Supplied text
★ ★ ★ ★

YF-23E
- Country of origin: China
- First flight: 1974-11-05
- Designer: Academy of Aerospace Liquid Propulsion Technology
- Application: Vernier engine
- Associated LV: Feng Bao 1, Long March 2, Long March 3 and Long March 4
- Status: In Production

Liquid-fuel engine
- Propellant: N_{2}O_{4} / UDMH
- Mixture ratio: 1.57

Configuration
- Chamber: 4

Performance
- Thrust, vacuum: 47.1 kN (10,600 lbf)
- Specific impulse, vacuum: 297 seconds (2.91 km/s)
- Burn time: 300s

Used in
- Long March 2F, Long March 3A, Long March 3B, Long March 3C, Long March 4B and Long March 4C second stage.

References

= YF-23 (rocket engine) =

Chinese rocket engine

The YF-23 is a liquid rocket vernier engine, burning N_{2}O_{4} and UDMH. It is used in along the YF-22 to form the YF-24 and YF-25 propulsion modules.

==Versions==
The basic engine has been used since the Feng Bao 1 rocket and has been the vernier propulsion of the Long March 2, Long March 3 and Long March 4 families second stage.

- YF-23: Original version.
- YF-23B (AKA DaFY21-1): Improved version.
- YF-23F: Improved version.

==Modules==
This engine is bundled into modules along the YF-22 upper stage engine.

The relevant modules for second stage application are:
- YF-24: A module comprising an YF-22 and a single YF-23 verniers.
- YF-24B: A module comprising an YF-22B and a single YF-23B verniers.
- YF-24E: A module comprising an YF-22E and a single YF-23F verniers.

★ ★ ★ ★

Provided data

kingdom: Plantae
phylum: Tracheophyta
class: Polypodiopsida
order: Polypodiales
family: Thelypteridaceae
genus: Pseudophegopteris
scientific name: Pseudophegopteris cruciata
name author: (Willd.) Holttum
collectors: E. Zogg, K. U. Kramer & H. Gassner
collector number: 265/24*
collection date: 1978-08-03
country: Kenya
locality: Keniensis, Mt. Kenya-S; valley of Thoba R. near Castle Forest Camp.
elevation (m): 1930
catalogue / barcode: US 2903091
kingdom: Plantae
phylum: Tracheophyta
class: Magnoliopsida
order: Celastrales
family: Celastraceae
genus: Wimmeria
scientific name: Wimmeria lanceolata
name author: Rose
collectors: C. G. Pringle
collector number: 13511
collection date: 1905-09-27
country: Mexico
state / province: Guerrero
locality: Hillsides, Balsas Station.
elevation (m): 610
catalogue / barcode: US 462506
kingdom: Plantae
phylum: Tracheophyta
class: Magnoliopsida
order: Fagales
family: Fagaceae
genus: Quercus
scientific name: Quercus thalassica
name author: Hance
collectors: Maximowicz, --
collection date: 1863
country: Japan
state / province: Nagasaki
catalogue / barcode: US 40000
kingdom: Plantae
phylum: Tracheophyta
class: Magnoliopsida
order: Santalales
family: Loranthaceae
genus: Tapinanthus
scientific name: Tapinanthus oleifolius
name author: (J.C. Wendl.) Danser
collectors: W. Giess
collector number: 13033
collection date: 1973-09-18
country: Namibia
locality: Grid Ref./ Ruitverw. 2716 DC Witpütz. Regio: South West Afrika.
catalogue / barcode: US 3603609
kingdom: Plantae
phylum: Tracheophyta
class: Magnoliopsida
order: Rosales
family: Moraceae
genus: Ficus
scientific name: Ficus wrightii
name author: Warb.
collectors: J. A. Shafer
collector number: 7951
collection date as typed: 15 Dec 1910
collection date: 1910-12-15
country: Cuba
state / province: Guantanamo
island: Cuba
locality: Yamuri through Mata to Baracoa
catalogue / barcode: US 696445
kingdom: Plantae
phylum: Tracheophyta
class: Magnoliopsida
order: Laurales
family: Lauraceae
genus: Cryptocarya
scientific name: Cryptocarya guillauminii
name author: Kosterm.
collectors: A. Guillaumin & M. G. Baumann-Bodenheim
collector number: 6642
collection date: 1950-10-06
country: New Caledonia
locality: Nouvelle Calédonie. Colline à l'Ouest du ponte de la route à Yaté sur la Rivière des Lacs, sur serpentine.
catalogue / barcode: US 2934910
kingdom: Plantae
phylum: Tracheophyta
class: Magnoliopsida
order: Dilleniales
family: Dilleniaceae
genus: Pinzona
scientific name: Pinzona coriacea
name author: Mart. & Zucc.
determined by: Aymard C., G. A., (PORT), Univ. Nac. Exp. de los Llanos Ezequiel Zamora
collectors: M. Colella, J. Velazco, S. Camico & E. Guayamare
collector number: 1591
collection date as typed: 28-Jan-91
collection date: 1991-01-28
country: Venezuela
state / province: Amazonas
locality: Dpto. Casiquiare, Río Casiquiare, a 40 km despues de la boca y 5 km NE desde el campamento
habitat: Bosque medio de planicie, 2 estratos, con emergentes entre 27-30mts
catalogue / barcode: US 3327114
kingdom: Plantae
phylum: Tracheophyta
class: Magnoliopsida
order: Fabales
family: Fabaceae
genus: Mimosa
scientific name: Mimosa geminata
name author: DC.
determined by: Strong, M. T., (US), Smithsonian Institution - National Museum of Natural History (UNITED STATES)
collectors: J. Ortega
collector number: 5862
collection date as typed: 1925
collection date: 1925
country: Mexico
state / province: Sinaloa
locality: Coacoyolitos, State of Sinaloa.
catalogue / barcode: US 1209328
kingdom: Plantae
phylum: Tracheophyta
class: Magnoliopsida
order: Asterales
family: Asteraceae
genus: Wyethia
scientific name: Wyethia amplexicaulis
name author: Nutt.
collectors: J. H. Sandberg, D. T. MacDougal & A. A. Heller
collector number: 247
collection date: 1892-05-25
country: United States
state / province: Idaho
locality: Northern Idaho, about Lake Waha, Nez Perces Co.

★ ★ ★ ★

About this task
Please explain in one to three sentences how the YF-23 becomes part of the YF-24 propulsion modules, drawing on the YF-23 engine text.

Written answer
The YF-23 is bundled into modules alongside the YF-22 upper stage engine. The YF-24 combines a YF-22 with one YF-23, the YF-24B combines a YF-22B with one YF-23B, and the YF-24E combines a YF-22E with one YF-23F.